■ **Tasks and exercises**:
**a.** According to the Dixa incident report, in which AWS region did the service disruption behind the incident originate?
**b.** Please retype the Dixa incident report, everything from "Multiple services disruptions" down to "was not established.".
**c.** Extend the Dixa incident report onward from its final sentence.
━━ Excerpted passage ━━
Multiple services disruptions

Incident Report for Dixa

Postmortem

Summary 

On the 20th of October 2025, starting from 08:58 am CEST, Dixa experienced widespread disruptions caused by the issues coming from third-party services. 

Impacted services

  • Telephony Inbound and Outbound traffic - Calls were not being placed for the most part of the incident, and for a period of time, calls were placed, but the connection between agents and end users was not established. 
  • WhatsApp channel - conversations were queued but not sent during the incident. All queued messages were sent as soon as the issue was resolved.
  • SMS channel - conversations were queued but not sent during the incident. All queued messages were sent as soon as the issue was resolved.
  • Login to Elevio - login to Elevio was impacted. Help Centers were fully operational. 
  • Login to the Status page was impacted, which caused challenges with communicating incident updates once the incident was raised. 
  • Access to Dixa’s Public API documentation docs.dixa.io was also affected by the incident; Dixa’s API was fully operational.

Root cause 

The incident originated from a major AWS service disruption in the us-east-1 region caused by a DNS race condition within Amazon DynamoDB’s endpoint management system. The fault temporarily removed valid DNS records for several AWS services, resulting in widespread API resolution failures across multiple dependent systems.
━━━
━━ Information given ━━
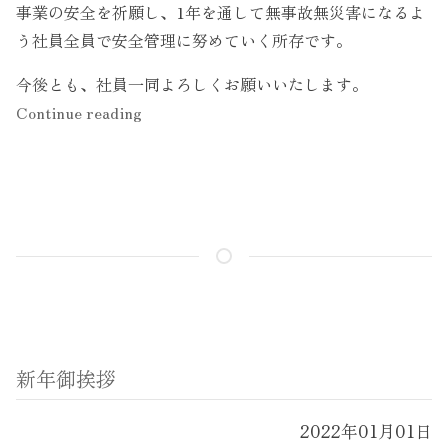
事業の安全を祈願し、1年を通して無事故無災害になるよ
Instagram
う社員全員で安全管理に努めていく所存です。
今後とも、社員一同よろしくお願いいたします。
“仕
Continue reading
事
初
め”
新年御挨拶
2022年01月01日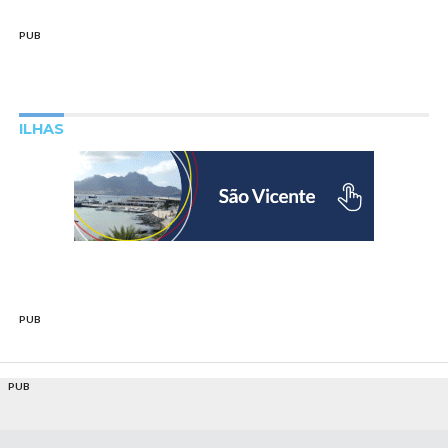
PUB
ILHAS
PUB
PUB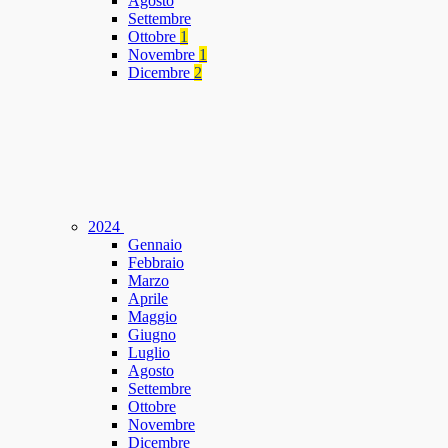
Agosto
Settembre
Ottobre
1
Novembre
1
Dicembre
2
2024
Gennaio
Febbraio
Marzo
Aprile
Maggio
Giugno
Luglio
Agosto
Settembre
Ottobre
Novembre
Dicembre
━━━
■ **Answers in order**:
**a.** us-east-1

**b.**
Multiple services disruptions

Incident Report for Dixa

Postmortem

Summary 

On the 20th of October 2025, starting from 08:58 am CEST, Dixa experienced widespread disruptions caused by the issues coming from third-party services. 

Impacted services

  • Telephony Inbound and Outbound traffic - Calls were not being placed for the most part of the incident, and for a period of time, calls were placed, but the connection between agents and end users was not established.

**c.**
Dixa is using Twilio’s APIs for telephony, WhatsApp, and SMS channels. When DynamoDB’s DNS records were invalidated, Twilio’s regional load balancers lost access to key internal routing data, which caused inbound and outbound voice requests to fail. This also impacted dependent APIs for SMS and WhatsApp delivery.

Because Twilio’s APIs are globally routed through Twilio’s us-east-1 infrastructure, Dixa’s platform became unable to establish or maintain voice sessions, send or receive SMS messages, or process WhatsApp traffic. Other parts of the Dixa platform (login, chat, email) remained operational, but all Twilio-dependent communication channels were impacted for the most part of the duration of the AWS event. 

Timeline

At 08:58 am CEST: We started observing errors in the logs coming from 3rd party systems, and shortly after, we started getting reports from customers about issues.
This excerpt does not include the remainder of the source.